▶ [AIM OF THE EXERCISE] Could you repeat the data word for word, starting at the very beginning and ending at the line that contains "iFLYTEK「AINOTE 2」はな", with both of those lines included and the pictures left out?
(DATA EXCERPTS)
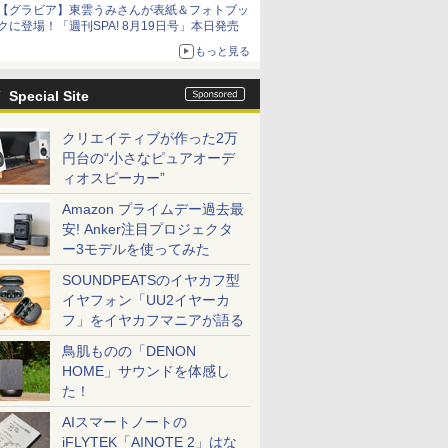
【グラビア】東雲うみさんが表紙＆フォトブッ
クに登場！「週刊SPA! 8月19日号」本日発売
もっと見る
Special Site
クリエイティブが作った2万
円台の“小さなピュアオーデ
ィオスピーカー”
Amazon プライムデー過去最
安! Anker注目プロジェクタ
ー3モデルを使ってみた
SOUNDPEATSのイヤカフ型
イヤフォン「UU2イヤーカ
フ」をイヤカフマニアが語る
鳥肌ものの「DENON
HOME」サウンドを体感し
た！
AIスマートノートの
iFLYTEK「AINOTE 2」はな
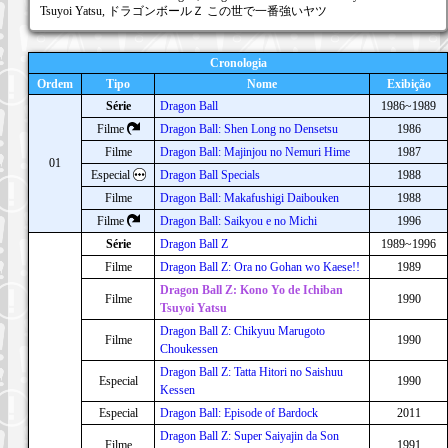
Tsuyoi Yatsu, ドラゴンボールＺ この世で一番強いヤツ
Cronologia
Ordem
Tipo
Nome
Exibição
Série
Dragon Ball
1986~1989
Filme
Dragon Ball: Shen Long no Densetsu
1986
Filme
Dragon Ball: Majinjou no Nemuri Hime
1987
01
Especial
Dragon Ball Specials
1988
Filme
Dragon Ball: Makafushigi Daibouken
1988
Filme
Dragon Ball: Saikyou e no Michi
1996
Série
Dragon Ball Z
1989~1996
Filme
Dragon Ball Z: Ora no Gohan wo Kaese!!
1989
Dragon Ball Z: Kono Yo de Ichiban
Filme
1990
Tsuyoi Yatsu
Dragon Ball Z: Chikyuu Marugoto
Filme
1990
Choukessen
Dragon Ball Z: Tatta Hitori no Saishuu
Especial
1990
Kessen
Especial
Dragon Ball: Episode of Bardock
2011
Dragon Ball Z: Super Saiyajin da Son
Filme
1991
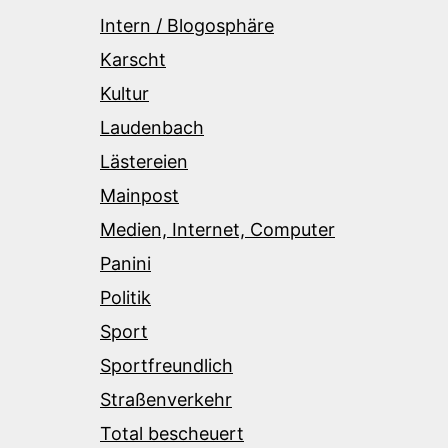
Intern / Blogosphäre
Karscht
Kultur
Laudenbach
Lästereien
Mainpost
Medien, Internet, Computer
Panini
Politik
Sport
Sportfreundlich
Straßenverkehr
Total bescheuert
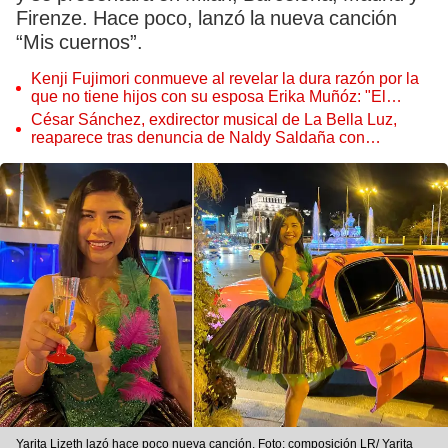
Firenze. Hace poco, lanzó la nueva canción
“Mis cuernos”.
Kenji Fujimori conmueve al revelar la dura razón por la
que no tiene hijos con su esposa Erika Muñóz: "El
proceso judicial"
César Sánchez, exdirector musical de La Bella Luz,
reaparece tras denuncia de Naldy Saldaña con
polémico pedido
Yarita Lizeth lazó hace poco nueva canción. Foto: composición LR/ Yarita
(End DATA EXCERPTS)
▶ [ANSWER SECTION]
【グラビア】東雲うみさんが表紙＆フォトブッ
クに登場！「週刊SPA! 8月19日号」本日発売
もっと見る
Special Site
クリエイティブが作った2万
円台の“小さなピュアオーデ
ィオスピーカー”
Amazon プライムデー過去最
安! Anker注目プロジェクタ
ー3モデルを使ってみた
SOUNDPEATSのイヤカフ型
イヤフォン「UU2イヤーカ
フ」をイヤカフマニアが語る
鳥肌ものの「DENON
HOME」サウンドを体感し
た！
AIスマートノートの
iFLYTEK「AINOTE 2」はな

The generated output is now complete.